Der Schulbetrieb läuft hier schon seit den Frühlingsferien, offiziell eingeweiht wurde das Oberstufenschulhaus nun im Vorfeld des Hunzenschwiler Jugendfestes. Der Bau hat «eine grosse Bedeutung für die Gemeinde», betonte Gemeindeammann Silvana Richner in ihrer Ansprache.
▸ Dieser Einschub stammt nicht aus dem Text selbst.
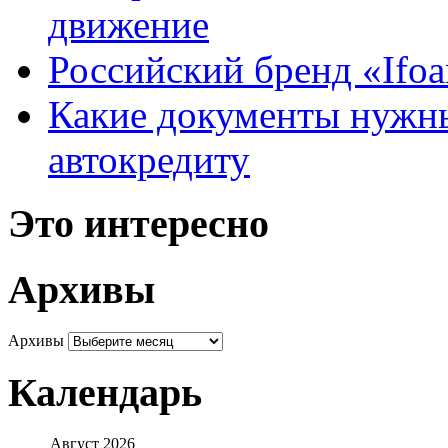
движение
Российский бренд «Ifo
Какие документы нужны
автокредиту
Это интересно
Архивы
Архивы
Календарь
Август 2026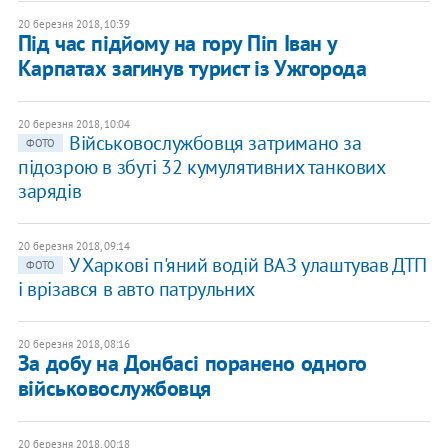
20 березня 2018, 10:39
Під час підйому на гору Піп Іван у
Карпатах загинув турист із Ужгорода
20 березня 2018, 10:04
Військовослужбовця затримано за
ФОТО
підозрою в збуті 32 кумулятивних танкових
зарядів
20 березня 2018, 09:14
У Харкові п'яний водій ВАЗ улаштував ДТП
ФОТО
і врізався в авто патрульних
20 березня 2018, 08:16
За добу на Донбасі поранено одного
військовослужбовця
20 березня 2018, 00:18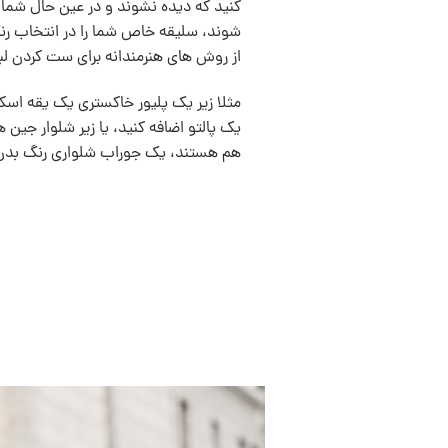
کنید که دیده نشوند و در عین حال شما را
شوند، سليقه خاص شما را در انتخاب رن
از روش های هنرمندانه‌ برای ست کردن لب
مثلا زیر يک پلیور خاکستری یک یقه ا
یک پالتو اضافه کنید، یا زیر شلوار جین ها
هم هستند، یک جوراب‌ شلواری رنگ بدن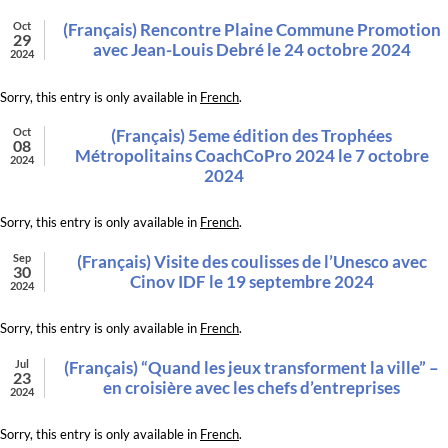
Oct
(Français) Rencontre Plaine Commune Promotion
29
avec Jean-Louis Debré le 24 octobre 2024
2024
Sorry, this entry is only available in
French
.
Oct
(Français) 5eme édition des Trophées
08
Métropolitains CoachCoPro 2024 le 7 octobre
2024
2024
Sorry, this entry is only available in
French
.
Sep
(Français) Visite des coulisses de l’Unesco avec
30
Cinov IDF le 19 septembre 2024
2024
Sorry, this entry is only available in
French
.
Jul
(Français) “Quand les jeux transforment la ville” –
23
en croisière avec les chefs d’entreprises
2024
Sorry, this entry is only available in
French
.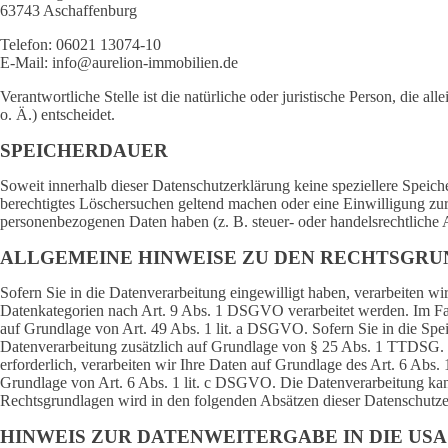
63743 Aschaffenburg
Telefon: 06021 13074-10
E-Mail: info@aurelion-immobilien.de
Verantwortliche Stelle ist die natürliche oder juristische Person, di
o. Ä.) entscheidet.
SPEICHERDAUER
Soweit innerhalb dieser Datenschutzerklärung keine speziellere Speich
berechtigtes Löschersuchen geltend machen oder eine Einwilligung zur 
personenbezogenen Daten haben (z. B. steuer- oder handelsrechtliche A
ALLGEMEINE HINWEISE ZU DEN RECHTSGRU
Sofern Sie in die Datenverarbeitung eingewilligt haben, verarbeiten 
Datenkategorien nach Art. 9 Abs. 1 DSGVO verarbeitet werden. Im Fall
auf Grundlage von Art. 49 Abs. 1 lit. a DSGVO. Sofern Sie in die Speic
Datenverarbeitung zusätzlich auf Grundlage von § 25 Abs. 1 TTDSG. Di
erforderlich, verarbeiten wir Ihre Daten auf Grundlage des Art. 6 Abs. 
Grundlage von Art. 6 Abs. 1 lit. c DSGVO. Die Datenverarbeitung kann 
Rechtsgrundlagen wird in den folgenden Absätzen dieser Datenschutzer
HINWEIS ZUR DATENWEITERGABE IN DIE USA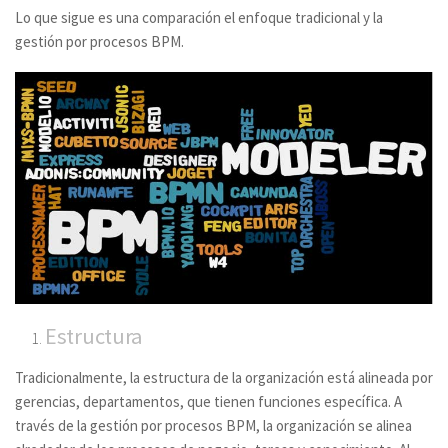
Lo que sigue es una comparación el enfoque tradicional y la
gestión por procesos BPM.
Estructura
Tradicionalmente, la estructura de la organización está alineada por
gerencias, departamentos, que tienen funciones específica. A
través de la gestión por procesos BPM, la organización se alinea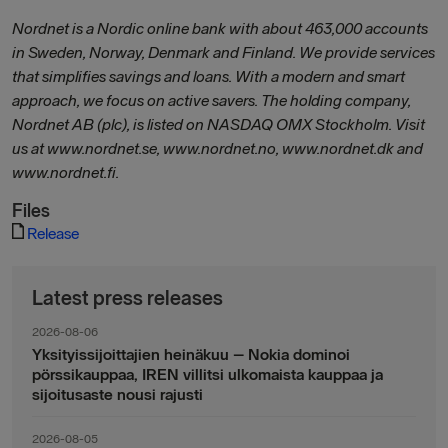
Nordnet is a Nordic online bank with about 463,000 accounts
in Sweden, Norway, Denmark and Finland. We provide services
that simplifies savings and loans. With a modern and smart
approach, we focus on active savers. The holding company,
Nordnet AB (plc), is listed on NASDAQ OMX Stockholm. Visit
us at www.nordnet.se, www.nordnet.no, www.nordnet.dk and
www.nordnet.fi.
Files
Release
Latest press releases
2026-08-06
Yksityissijoittajien heinäkuu – Nokia dominoi
pörssikauppaa, IREN villitsi ulkomaista kauppaa ja
sijoitusaste nousi rajusti
2026-08-05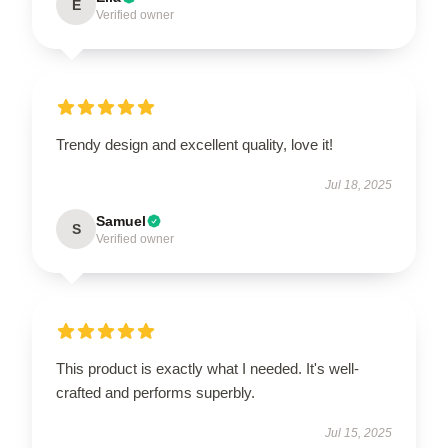
E
Verified owner
Trendy design and excellent quality, love it!
Jul 18, 2025
Samuel
S
Verified owner
This product is exactly what I needed. It's well-
crafted and performs superbly.
Jul 15, 2025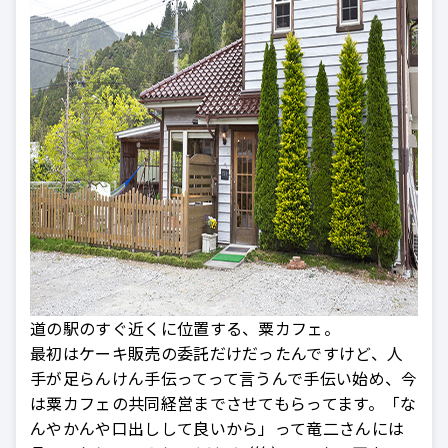
道の駅のすぐ近くに位置する、粟カフェ。
最初はケーキ販売の委託だけだったんですけど、人
手が足らんけん手伝ってって言うんで手伝い始め、今
は粟カフェの共同経営までさせてもらってます。「な
んやかんや口出しして良いから」って竜二さんには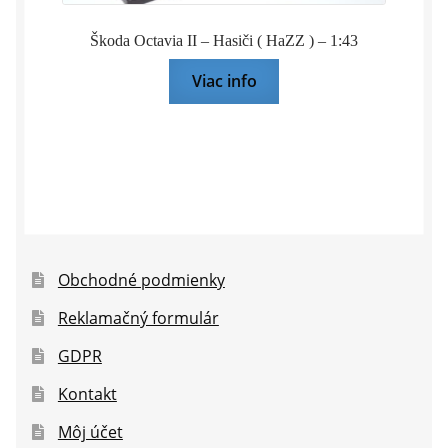
Škoda Octavia II – Hasiči ( HaZZ ) – 1:43
Viac info
Obchodné podmienky
Reklamačný formulár
GDPR
Kontakt
Môj účet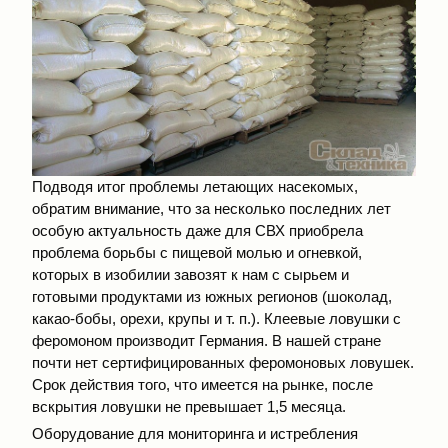
Подводя итог проблемы летающих насекомых,
обратим внимание, что за несколько последних лет
особую актуальность даже для СВХ приобрела
проблема борьбы с пищевой молью и огневкой,
которых в изобилии завозят к нам с сырьем и
готовыми продуктами из южных регионов (шоколад,
какао-бобы, орехи, крупы и т. п.). Клеевые ловушки с
феромоном производит Германия. В нашей стране
почти нет сертифицированных феромоновых ловушек.
Срок действия того, что имеется на рынке, после
вскрытия ловушки не превышает 1,5 месяца.
Оборудование для мониторинга и истребления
Die Bedeutung begrenzt sich nicht nur auf die Tatsache, dass nun den älteren Schülern zeitgemässer Schulraum mit all dem heutzutage notwendigen Umfeld wie Gruppenzimmern und interaktiven Wandtafeln zur Verfügung steht. Das lediglich zwei oberirdische Etagen umfassende Gebäude mit total sieben Unterrichtszimmern setzt mit seiner Riegelform auch einen städtebaulichen Akzent, indem es das Viertel der öffentlichen Bauten sauber abschliesst.
Der durch den Gemeindesaal im Neubau und dem bestehenden Schulhaus aus den 70er-Jahren gebildete Innenhof eignete sich bestens für die Einweihungszeremonie. Michael Umbricht, der als Generalsekretär die besten Wünsche des kantonalen Departements Bildung, Kultur und Sport überbrachte, lobte den Hunzenschwiler Schulhausbau als «gelungenes Beispiel».
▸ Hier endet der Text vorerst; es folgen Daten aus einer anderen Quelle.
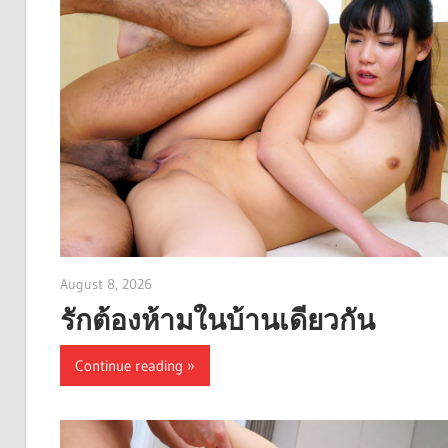
August 8, 2026
admin
รักต้องห้ามในบ้านเดียวกัน
Continue reading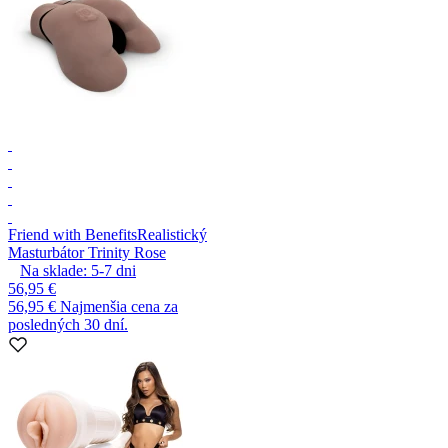
Friend with Benefits
Realistický
Masturbátor Trinity Rose
Na sklade:
5-7
dni
56,95 €
56,95 €
Najmenšia cena za
posledných 30 dní.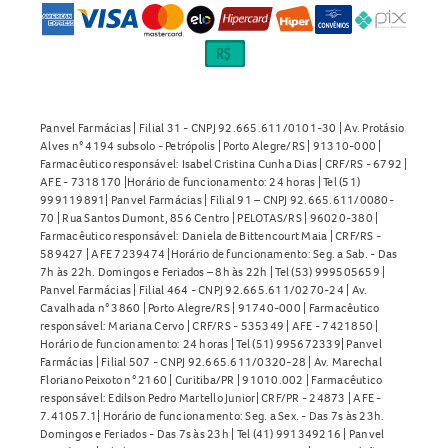
Panvel Farmácias | Filial 31 - CNPJ 92.665.611/0101-30 | Av. Protásio
Alves n° 4194 subsolo - Petrópolis | Porto Alegre/RS | 91310-000 |
Farmacêutico responsável: Isabel Cristina Cunha Dias | CRF/RS - 6792 |
AFE - 7318170 |Horário de funcionamento: 24 horas | Tel (51)
999119891| Panvel Farmácias | Filial 91 – CNPJ 92.665.611/0080-
70 | Rua Santos Dumont, 856 Centro | PELOTAS/RS | 96020-380 |
Farmacêutico responsável: Daniela de Bittencourt Maia | CRF/RS -
589427 | AFE 7239474 |Horário de funcionamento: Seg. a Sab. - Das
7h às 22h. Domingos e Feriados – 8h às 22h | Tel (53) 999505659 |
Panvel Farmácias | Filial 464 - CNPJ 92.665.611/0270-24 | Av.
Cavalhada n° 3860 | Porto Alegre/RS | 91740-000 | Farmacêutico
responsável: Mariana Cervo | CRF/RS - 535349 | AFE - 7421850 |
Horário de funcionamento: 24 horas | Tel (51) 995672339| Panvel
Farmácias | Filial 507 - CNPJ 92.665.611/0320-28 | Av. Marechal
Floriano Peixoto n° 2160 | Curitiba/PR | 91010.002 | Farmacêutico
responsável: Edilson Pedro Martello Junior| CRF/PR - 24873 | AFE -
7.41057.1| Horário de funcionamento: Seg. a Sex. - Das 7s às 23h.
Domingos e Feriados - Das 7s às 23h | Tel (41) 991349216 | Panvel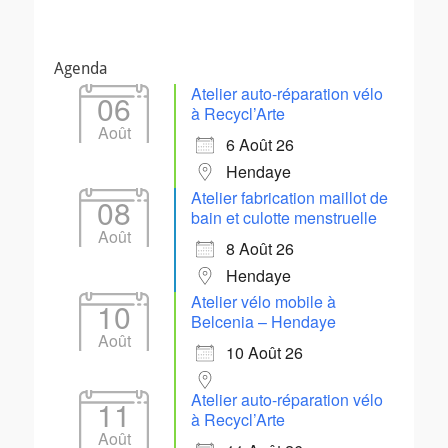
Agenda
Atelier auto-réparation vélo
06
à Recycl’Arte
Août
6 Août 26
Hendaye
Atelier fabrication maillot de
08
bain et culotte menstruelle
Août
8 Août 26
Hendaye
Atelier vélo mobile à
10
Belcenia – Hendaye
Août
10 Août 26
Atelier auto-réparation vélo
11
à Recycl’Arte
Août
Beispielhaft ja, aber nicht verschwenderisch: Beim vorgängigen Rundgang wollte Gemeindeammann Richner von einem «Luxus-Bau» nichts wissen. Obwohl hier mit voraussichtlichen Kosten von 12,5 Millionen Franken das teuerste Projekt der Gemeindegeschichte realisiert worden ist, sei man sehr haushälterisch mit den Mitteln umgegangen.
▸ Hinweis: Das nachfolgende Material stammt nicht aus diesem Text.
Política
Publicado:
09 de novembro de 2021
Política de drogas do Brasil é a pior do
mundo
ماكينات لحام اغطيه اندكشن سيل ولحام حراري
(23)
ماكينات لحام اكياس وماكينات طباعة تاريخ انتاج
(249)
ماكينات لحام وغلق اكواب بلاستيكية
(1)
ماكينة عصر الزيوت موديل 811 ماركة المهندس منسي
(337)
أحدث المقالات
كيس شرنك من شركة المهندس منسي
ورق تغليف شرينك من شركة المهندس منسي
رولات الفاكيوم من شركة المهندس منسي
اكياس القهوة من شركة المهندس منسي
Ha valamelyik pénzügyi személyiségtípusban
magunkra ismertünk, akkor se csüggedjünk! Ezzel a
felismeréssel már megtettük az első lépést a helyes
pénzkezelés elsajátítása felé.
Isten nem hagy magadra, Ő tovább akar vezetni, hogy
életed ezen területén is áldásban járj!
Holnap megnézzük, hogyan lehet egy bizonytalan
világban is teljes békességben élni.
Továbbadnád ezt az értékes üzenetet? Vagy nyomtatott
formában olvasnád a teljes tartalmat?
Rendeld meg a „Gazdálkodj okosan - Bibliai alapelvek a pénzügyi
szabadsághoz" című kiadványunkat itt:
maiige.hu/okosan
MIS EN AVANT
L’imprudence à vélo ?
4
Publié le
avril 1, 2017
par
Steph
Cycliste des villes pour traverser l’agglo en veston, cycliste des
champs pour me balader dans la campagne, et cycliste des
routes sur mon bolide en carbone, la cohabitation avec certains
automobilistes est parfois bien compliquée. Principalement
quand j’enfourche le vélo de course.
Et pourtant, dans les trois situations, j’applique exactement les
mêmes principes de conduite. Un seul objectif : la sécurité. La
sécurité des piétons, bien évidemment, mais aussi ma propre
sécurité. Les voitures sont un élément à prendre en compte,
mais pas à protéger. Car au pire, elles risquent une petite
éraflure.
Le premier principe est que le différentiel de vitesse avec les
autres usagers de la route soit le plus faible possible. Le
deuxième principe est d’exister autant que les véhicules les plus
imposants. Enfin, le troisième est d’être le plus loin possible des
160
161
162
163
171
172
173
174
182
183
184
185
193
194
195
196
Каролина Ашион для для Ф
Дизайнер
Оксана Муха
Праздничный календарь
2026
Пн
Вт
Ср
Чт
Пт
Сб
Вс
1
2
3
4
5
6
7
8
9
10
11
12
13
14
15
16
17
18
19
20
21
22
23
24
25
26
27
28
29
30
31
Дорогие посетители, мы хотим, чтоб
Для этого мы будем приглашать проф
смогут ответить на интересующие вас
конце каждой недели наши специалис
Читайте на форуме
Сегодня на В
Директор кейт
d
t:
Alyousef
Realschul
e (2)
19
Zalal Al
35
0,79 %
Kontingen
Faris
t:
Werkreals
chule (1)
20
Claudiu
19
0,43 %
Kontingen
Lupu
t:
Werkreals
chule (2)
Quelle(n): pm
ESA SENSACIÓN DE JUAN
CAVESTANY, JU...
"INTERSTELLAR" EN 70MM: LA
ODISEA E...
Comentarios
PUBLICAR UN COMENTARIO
«Der erste Eindruck täuscht», ist Silvana Richner überzeugt: «Hier wurden einfach schöne Materialien sehr effizient eingesetzt.» Die Natursteinplatten auf dem Fussboden wurden etwa im Fischgratmuster und im WC gebogene schwarze Keramik-Plättli aus Tschechien verlegt. Und Platz für bauliche Innovationen hatte es auch noch: Das Mauerwerk im neuartigen KeX-System ist speziell erdbebensicher.